Top of LISTED ENTRIES
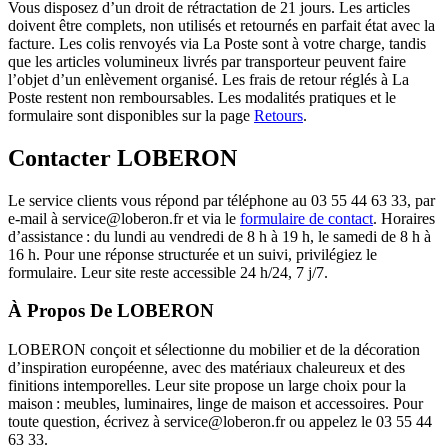
Vous disposez d’un droit de rétractation de 21 jours. Les articles
doivent être complets, non utilisés et retournés en parfait état avec la
facture. Les colis renvoyés via La Poste sont à votre charge, tandis
que les articles volumineux livrés par transporteur peuvent faire
l’objet d’un enlèvement organisé. Les frais de retour réglés à La
Poste restent non remboursables. Les modalités pratiques et le
formulaire sont disponibles sur la page
Retours
.
Contacter LOBERON
Le service clients vous répond par téléphone au 03 55 44 63 33, par
e-mail à service@loberon.fr et via le
formulaire de contact
. Horaires
d’assistance : du lundi au vendredi de 8 h à 19 h, le samedi de 8 h à
16 h. Pour une réponse structurée et un suivi, privilégiez le
formulaire. Leur site reste accessible 24 h/24, 7 j/7.
À Propos De LOBERON
LOBERON conçoit et sélectionne du mobilier et de la décoration
d’inspiration européenne, avec des matériaux chaleureux et des
finitions intemporelles. Leur site propose un large choix pour la
maison : meubles, luminaires, linge de maison et accessoires. Pour
toute question, écrivez à service@loberon.fr ou appelez le 03 55 44
63 33.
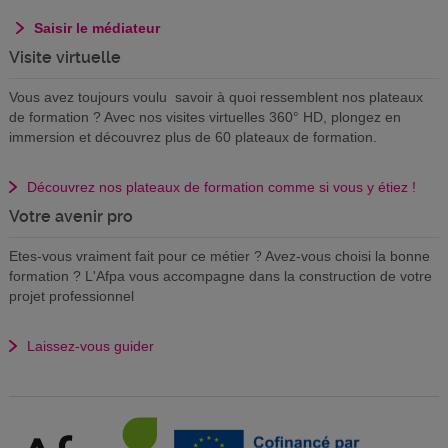
Saisir le médiateur
Visite virtuelle
Vous avez toujours voulu savoir à quoi ressemblent nos plateaux
de formation ? Avec nos visites virtuelles 360° HD, plongez en
immersion et découvrez plus de 60 plateaux de formation.
Découvrez nos plateaux de formation comme si vous y étiez !
Votre avenir pro
Etes-vous vraiment fait pour ce métier ? Avez-vous choisi la bonne
formation ? L'Afpa vous accompagne dans la construction de votre
projet professionnel
Laissez-vous guider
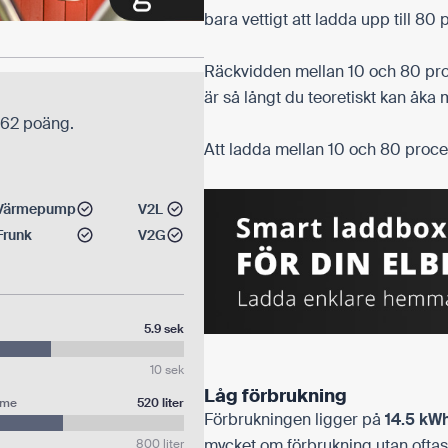
bara vettigt att ladda upp till 80 
Räckvidden mellan 10 och 80 pro
är så långt du teoretiskt kan åka
 62 poäng.
Att ladda mellan 10 och 80 proce
Värmepump
V2L
Frunk
V2G
5.9 sek
10 sek
Låg förbrukning
mme
520 liter
Förbrukningen ligger på
14.5 kW
mycket om förbrukning utan oftas
800 liter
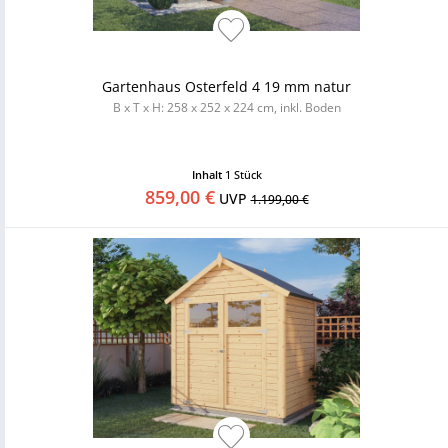
Gartenhaus Osterfeld 4 19 mm natur
B x T x H: 258 x 252 x 224 cm, inkl. Boden
Inhalt
1 Stück
859,00 €
UVP
1.199,00 €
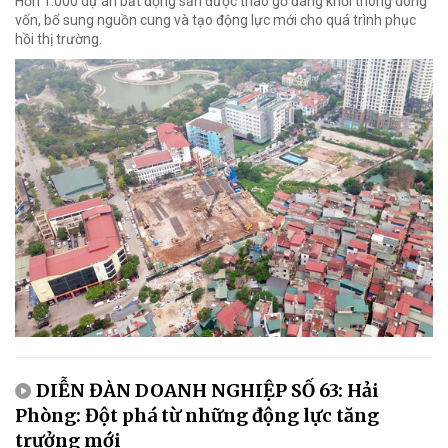
Hơn 1.000 dự án bất động sản được tháo gỡ đang khơi thông dòng
vốn, bổ sung nguồn cung và tạo động lực mới cho quá trình phục
hồi thị trường.
DIỄN ĐÀN DOANH NGHIỆP SỐ 63: Hải
Phòng: Đột phá từ những động lực tăng
trưởng mới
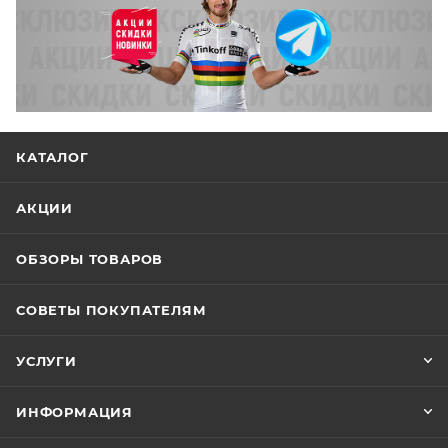
КАТАЛОГ
АКЦИИ
ОБЗОРЫ ТОВАРОВ
СОВЕТЫ ПОКУПАТЕЛЯМ
УСЛУГИ
ИНФОРМАЦИЯ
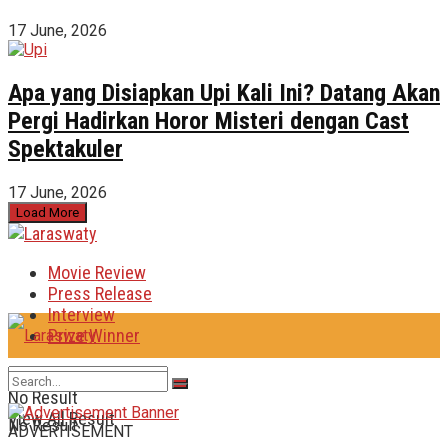
17 June, 2026
Apa yang Disiapkan Upi Kali Ini? Datang Akan
Pergi Hadirkan Horor Misteri dengan Cast
Spektakuler
17 June, 2026
Load More
Movie Review
Press Release
Interview
Prize Winner
No Result
View All Result
No Result
ADVERTISEMENT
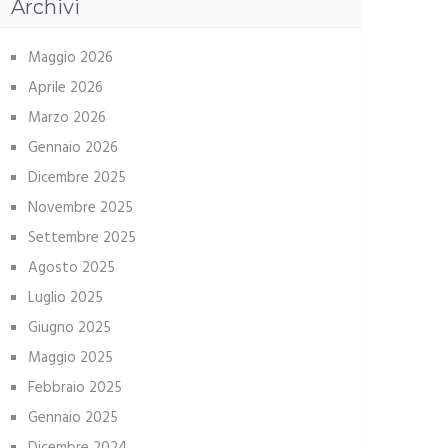
Archivi
Maggio 2026
Aprile 2026
Marzo 2026
Gennaio 2026
Dicembre 2025
Novembre 2025
Settembre 2025
Agosto 2025
Luglio 2025
Giugno 2025
Maggio 2025
Febbraio 2025
Gennaio 2025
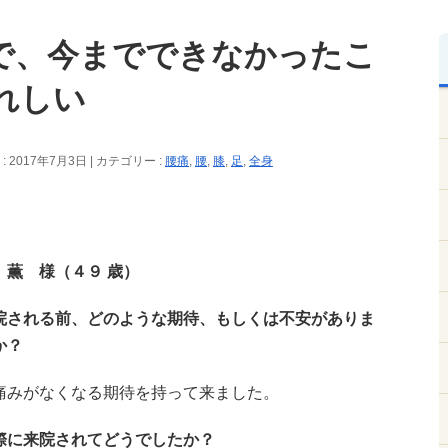
で、今までできなかったこ
れしい
 2017年7月3日
カテゴリー :
腰痛
,
腰
,
膝
,
足
,
全身
 薫 様（４９ 歳）
院される前、どのような期待、もしくは不安がありま
か？
痛みがなくなる期待を持って来ました。
際に来院されてどうでしたか？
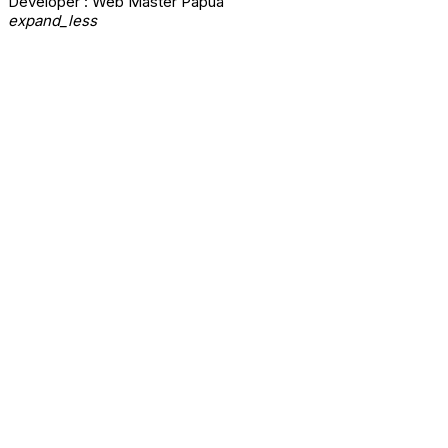
Developer : Web Master Papua
expand_less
Bottom of LISTED ENTRIES
» **WORK INSTRUCTIONS**:
Excluding the pictures, retype the line containing "Spektakuler" and all lines after it down to the end of the data above.

» **WRITTEN SOLUTION**:
Spektakuler
17 June, 2026
Load More
Movie Review
Press Release
Interview
Prize Winner
No Result
View All Result
No Result
ADVERTISEMENT
Archivi
Maggio 2026
Aprile 2026
Marzo 2026
Gennaio 2026
Dicembre 2025
Novembre 2025
Settembre 2025
Agosto 2025
Luglio 2025
Giugno 2025
Maggio 2025
Febbraio 2025
Gennaio 2025
で、今までできなかったこ
れしい
 2017年7月3日
カテゴリー :
腰痛
,
腰
,
膝
,
足
,
全身
 薫 様（４９ 歳）
院される前、どのような期待、もしくは不安がありま
か？
痛みがなくなる期待を持って来ました。
際に来院されてどうでしたか？
Developer : Web Master Papua
expand_less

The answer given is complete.